REQUIRED ACTIONS:
1. Which type of SSH key does the guide on running commands across many hosts over SSH recommend?
2. Extend the guide on running commands across many hosts over SSH, starting right after its final line.

====== EXERCISE TEXT

Save this as batch-cmd.sh and make it executable:
chmod +x batch-cmd.sh
Usage examples:
./batch-cmd.sh hosts.txt "uname -a"
./batch-cmd.sh hosts.txt "systemctl status nginx"
./batch-cmd.sh hosts.txt "free -h"
Your hosts.txt file should contain one hostname or IP per line:
192.168.1.10
192.168.1.11
app-server-01
db-server-01
Comments and blank lines are automatically skipped.
Setting Up Passwordless SSH
This script assumes passwordless SSH to each host. Use Ed25519 keys (modern, fast, and secure):
ssh-keygen -t ed25519 -f ~/.ssh/id_ed25519 -N ""
ssh-copy-id -i ~/.ssh/id_ed25519 user@hostname
For specific SSH keys or non-standard ports, modify the SSH command:
ssh -i ~/.ssh/custom_key -p 2222 -o ConnectTimeout=5 "$host" "$cmd"
Handling Complex Commands
Commands with pipes, redirects, or multiple statements need proper quoting so they’re sent as a single string to the remote shell:
./batch-cmd.sh hosts.txt "ps aux | grep nginx"
./batch-cmd.sh hosts.txt "tail -n 20 /var/log/syslog | grep error"
./batch-cmd.sh hosts.txt "df -h / && free -h"
./batch-cmd.sh hosts.txt "journalctl -u nginx -n 50 --no-pager"
For commands requiring elevated privileges, configure passwordless sudo on remote hosts or include sudo in the command:
./batch-cmd.sh hosts.txt "sudo systemctl restart nginx"
./batch-cmd.sh hosts.txt "sudo apt update && apt list --upgradable"
Parallel Execution with GNU Parallel
Serial execution slows you down with large deployments. Use gnu-parallel to run commands concurrently:
#!/bin/bash
hostfile="$1"
cmd="$2"
jobs=${3:-4}
cat "$hostfile" | grep -v '^\s*#' | grep -v '^\s*$' | \
parallel -j "$jobs" "ssh -o ConnectTimeout=5 -o StrictHostKeyChecking=accept-new {} '$cmd'"
This runs 4 commands concurrently (adjust -j as needed). For 20 servers, serial execution might take 100 seconds; parallel execution with -j 5 could finish in 20 seconds.
Install gnu-parallel:
# Ubuntu/Debian
sudo apt install parallel
# RHEL/CentOS/Fedora
sudo dnf install parallel
# macOS
brew install parallel
Error Handling and Tracking Failed Hosts
Capture exit codes and identify which hosts failed:
#!/bin/bash
hostfile="$1"

============
====== MATERIAL PROVIDED

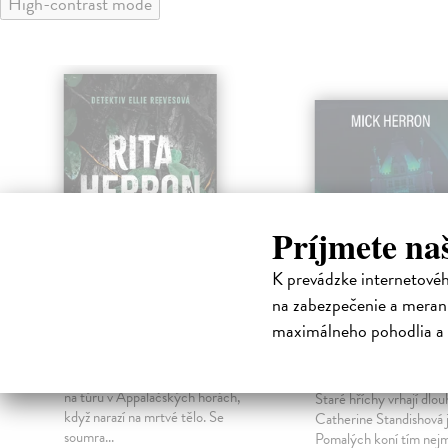
High-contrast mode
klade
Príjmete na
K prevádzke internetové
na zabezpečenie a merani
maximálneho pohodlia a 
Květinové hroby
Slow Horses -
tygři
Herron Rita
| Kniha
Detektiv Ellie Reevesová se vydá
Herron Mick
| Kniha
na túru v Appalačských horách,
–
Staré hříchy vrhají dlou
když narazí na mrtvé tělo. Se
Catherine Standishová j
soumra...
Pomalých koní tím nej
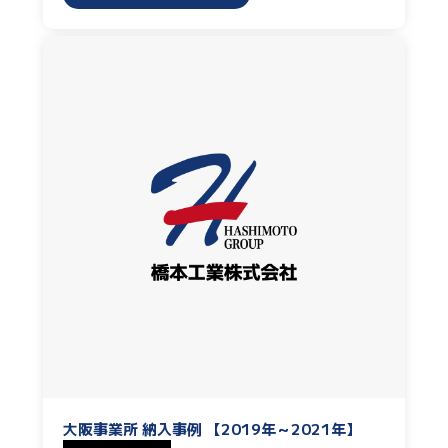
大阪事業所 納入事例 【2019年～2021年】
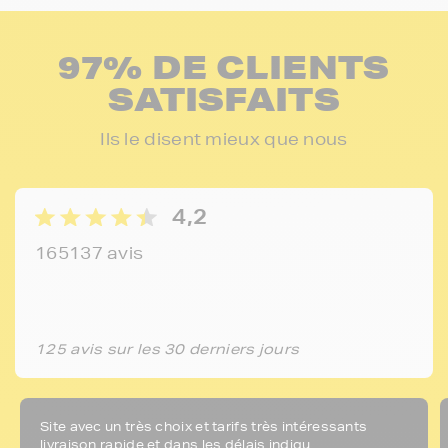
97% DE CLIENTS
SATISFAITS
Ils le disent mieux que nous
4,2
165137 avis
125 avis sur les 30 derniers jours
Site avec un très choix et tarifs très intéressants
livraison rapide et dans les délais indiqu...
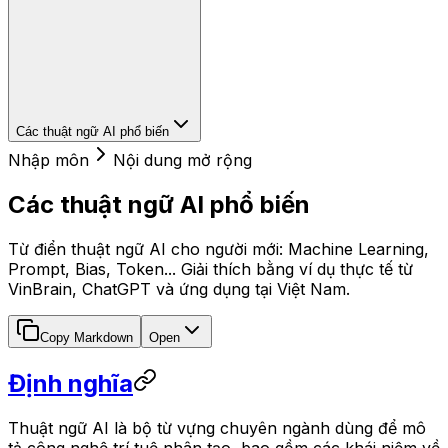
Các thuật ngữ AI phổ biến
Nhập môn
Nội dung mở rộng
Các thuật ngữ AI phổ biến
Từ điển thuật ngữ AI cho người mới: Machine Learning,
Prompt, Bias, Token... Giải thích bằng ví dụ thực tế từ
VinBrain, ChatGPT và ứng dụng tại Việt Nam.
Copy Markdown
Open
Định nghĩa
Thuật ngữ AI là bộ từ vựng chuyên ngành dùng để mô
tả công nghệ trí tuệ nhân tạo, bao gồm các khái niệm về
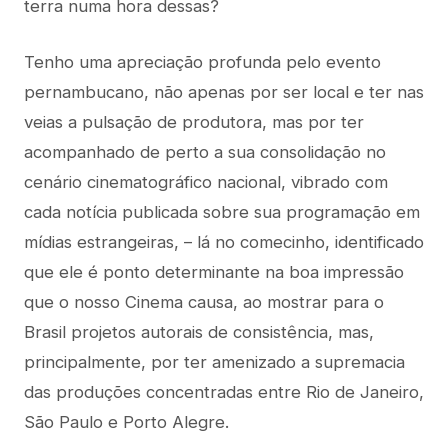
terra numa hora dessas?
Tenho uma apreciação profunda pelo evento
pernambucano, não apenas por ser local e ter nas
veias a pulsação de produtora, mas por ter
acompanhado de perto a sua consolidação no
cenário cinematográfico nacional, vibrado com
cada notícia publicada sobre sua programação em
mídias estrangeiras, – lá no comecinho, identificado
que ele é ponto determinante na boa impressão
que o nosso Cinema causa, ao mostrar para o
Brasil projetos autorais de consistência, mas,
principalmente, por ter amenizado a supremacia
das produções concentradas entre Rio de Janeiro,
São Paulo e Porto Alegre.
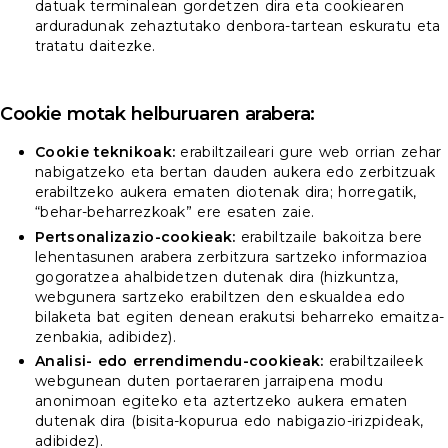
datuak terminalean gordetzen dira eta cookiearen
arduradunak zehaztutako denbora-tartean eskuratu eta
tratatu daitezke.
Cookie motak helburuaren arabera:
Cookie teknikoak:
erabiltzaileari gure web orrian zehar
nabigatzeko eta bertan dauden aukera edo zerbitzuak
erabiltzeko aukera ematen diotenak dira; horregatik,
“behar-beharrezkoak” ere esaten zaie.
Pertsonalizazio-cookieak:
erabiltzaile bakoitza bere
lehentasunen arabera zerbitzura sartzeko informazioa
gogoratzea ahalbidetzen dutenak dira (hizkuntza,
webgunera sartzeko erabiltzen den eskualdea edo
bilaketa bat egiten denean erakutsi beharreko emaitza-
zenbakia, adibidez).
Analisi- edo errendimendu-cookieak:
erabiltzaileek
webgunean duten portaeraren jarraipena modu
anonimoan egiteko eta aztertzeko aukera ematen
dutenak dira (bisita-kopurua edo nabigazio-irizpideak,
adibidez).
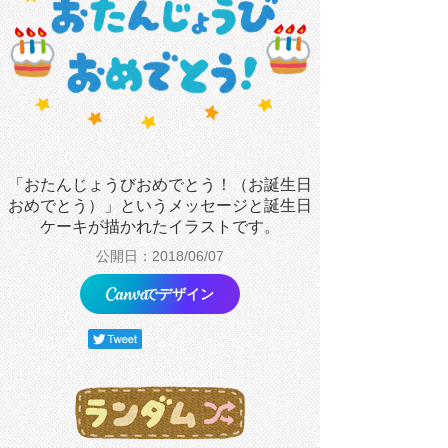
「おたんじょうびおめでとう！（お誕生日
おめでとう）」というメッセージと誕生日
ケーキが描かれたイラストです。
公開日：2018/06/07
でデザイン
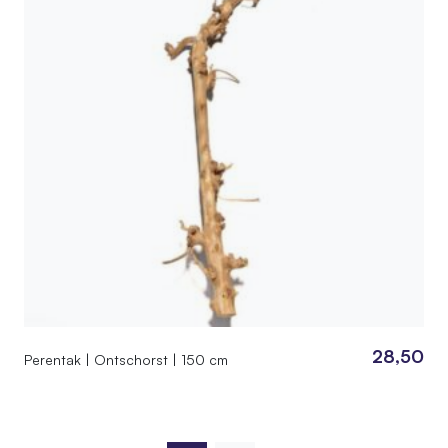
28,50
Perentak | Ontschorst | 150 cm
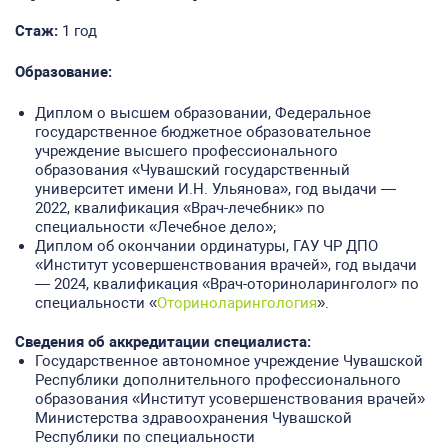
Стаж:
1 год
Образование:
Диплом о высшем образовании, Федеральное
государственное бюджетное образовательное
учреждение высшего профессионального
образования «Чувашский государственный
университет имени И.Н. Ульянова», год выдачи —
2022, квалификация «Врач-лечебник» по
специальности «Лечебное дело»;
Диплом об окончании ординатуры, ГАУ ЧР ДПО
«Институт усовершенствования врачей», год выдачи
— 2024, квалификация «Врач-оториноларинголог» по
специальности «
Оториноларингология
».
Сведения об
аккредитации
специалиста:
Государственное автономное учреждение Чувашской
Республики дополнительного профессионального
образования «Институт усовершенствования врачей»
Министерства здравоохранения Чувашской
Республики по специальности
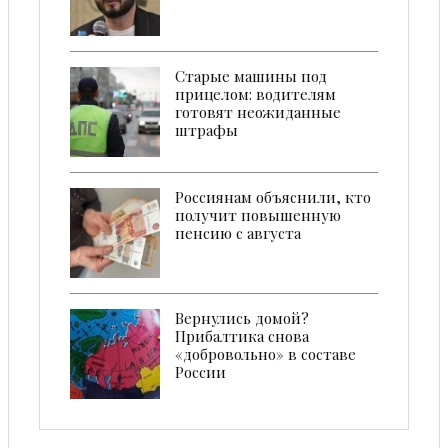
Старые машины под
прицелом: водителям
готовят неожиданные
штрафы
Россиянам объяснили, кто
получит повышенную
пенсию с августа
Вернулись домой?
Прибалтика снова
«добровольно» в составе
России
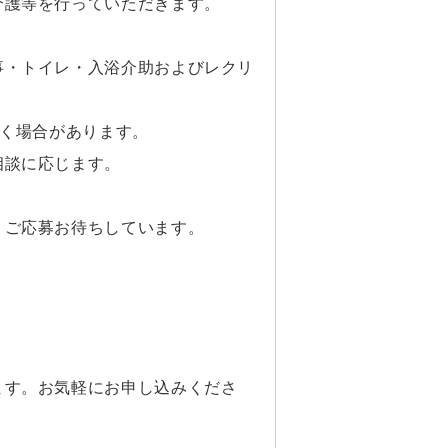
介護等を行っていただきます。
事・トイレ・入浴介助およびレクリ
頂く場合があります。
相談に応じます。
。ご応募お待ちしています。
ます。お気軽にお申し込みくださ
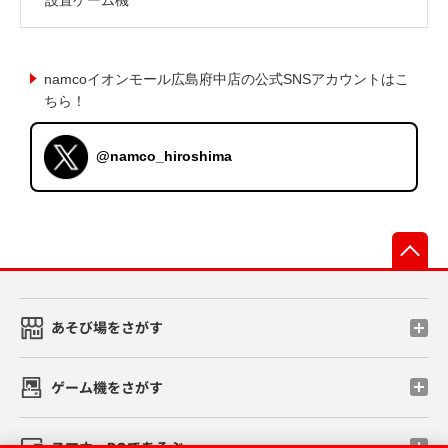
namcoイオンモール広島府中店の公式SNSアカウントはこ
ちら！
@namco_hiroshima
先
あそび場をさがす
ゲーム機をさがす
スマホ・PCであそぶ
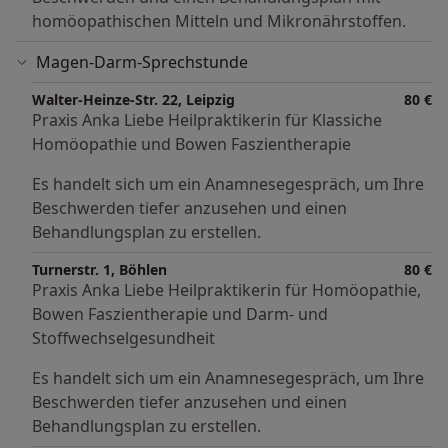
homöopathischen Mitteln und Mikronährstoffen.
Magen-Darm-Sprechstunde
Walter-Heinze-Str. 22, Leipzig
80 €
Praxis Anka Liebe Heilpraktikerin für Klassiche
Homöopathie und Bowen Faszientherapie
Es handelt sich um ein Anamnesegespräch, um Ihre
Beschwerden tiefer anzusehen und einen
Behandlungsplan zu erstellen.
Turnerstr. 1, Böhlen
80 €
Praxis Anka Liebe Heilpraktikerin für Homöopathie,
Bowen Faszientherapie und Darm- und
Stoffwechselgesundheit
Es handelt sich um ein Anamnesegespräch, um Ihre
Beschwerden tiefer anzusehen und einen
Behandlungsplan zu erstellen.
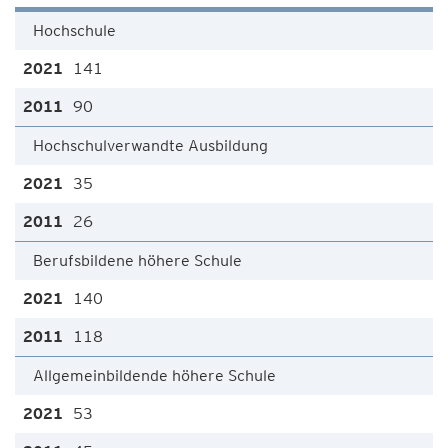
Hochschule
141
90
Hochschulverwandte Ausbildung
35
26
Berufsbildene höhere Schule
140
118
Allgemeinbildende höhere Schule
53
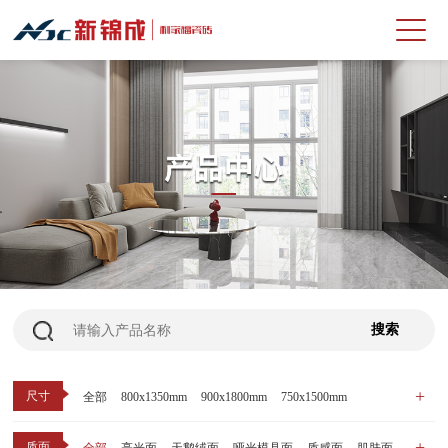
尺寸
全部
800x1350mm
900x1800mm
750x1500mm
600x1200mm
800x800mm
400x800mm
质面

============

RESULTS FOR EACH TASK:
1. It recommends Ed25519 keys.

2.
cmd="$2"
failed=()
successful=()
while IFS= read -r host || [[ -n "$host" ]]; do
[[ -z "$host" || "$host" =~ ^[[:space:]]*# ]] && continue
echo "=== $host ==="
ssh -o ConnectTimeout=5 -o StrictHostKeyChecking=accept-new "$host" "$cmd"
if [[ $? -eq 0 ]]; then
successful+=("$host")
else
failed+=("$host")
fi
done < "$hostfile"
echo ""
echo "Successful: ${#successful[@]} hosts"
echo "Failed: ${#failed[@]} hosts"
if [[ ${#failed[@]} -gt 0 ]]; then
echo "Failed hosts: ${failed[*]}"
exit 1
fi
Parallel Execution with Job Logging
Combine parallelism with error tracking and output capture:
#!/bin/bash
hostfile="$1"
cmd="$2"
jobs=${3:-4}
tmpdir=$(mktemp -d)
trap "rm -rf $tmpdir" EXIT
cat "$hostfile" | grep -v '^\s*#' | grep -v '^\s*$' | \
parallel -j "$jobs" --joblog "$tmpdir/joblog" \
"ssh -o ConnectTimeout=5 -o StrictHostKeyChecking=accept-new {} '$cmd' > $tmpdir/{}.out 2>&1"
echo "Results saved to $tmpdir/"
echo ""
echo "Failed hosts:"
cat "$tmpdir/joblog" | awk 'NR>1 && $7!=0 {print $2}'
Each host’s output is saved to $tmpdir/hostname.out for later review.
SSH Options for Reliable Automation
Combine these SSH options to handle automation safely:
ssh \
-q \
-o ConnectTimeout=5 \
-o StrictHostKeyChecking=accept-new \
-o BatchMode=yes \
-o UserKnownHostsFile=/dev/null \
"$host" "$cmd"
Option breakdown:
ConnectTimeout=5: Fail fast if a host is unreachableStrictHostKeyChecking=accept-new: Add new hosts toknown_hostsautomatically (requires OpenSSH 7.6+)BatchMode=yes: Disable interactive authentication; fail immediately if key authentication doesn’t work-q: Suppress SSH banners and non-error outputUserKnownHostsFile=/dev/null: Skipknown_hostschecking (use cautiously in trusted environments)
SSH Connection Pooling
For frequent commands on the same hosts, enable SSH ControlMaster to reuse connections:
ssh -o ControlMaster=auto -o ControlPath=~/.ssh/control-%h-%p-%r -o ConnectTimeout=5 "$host" "$cmd"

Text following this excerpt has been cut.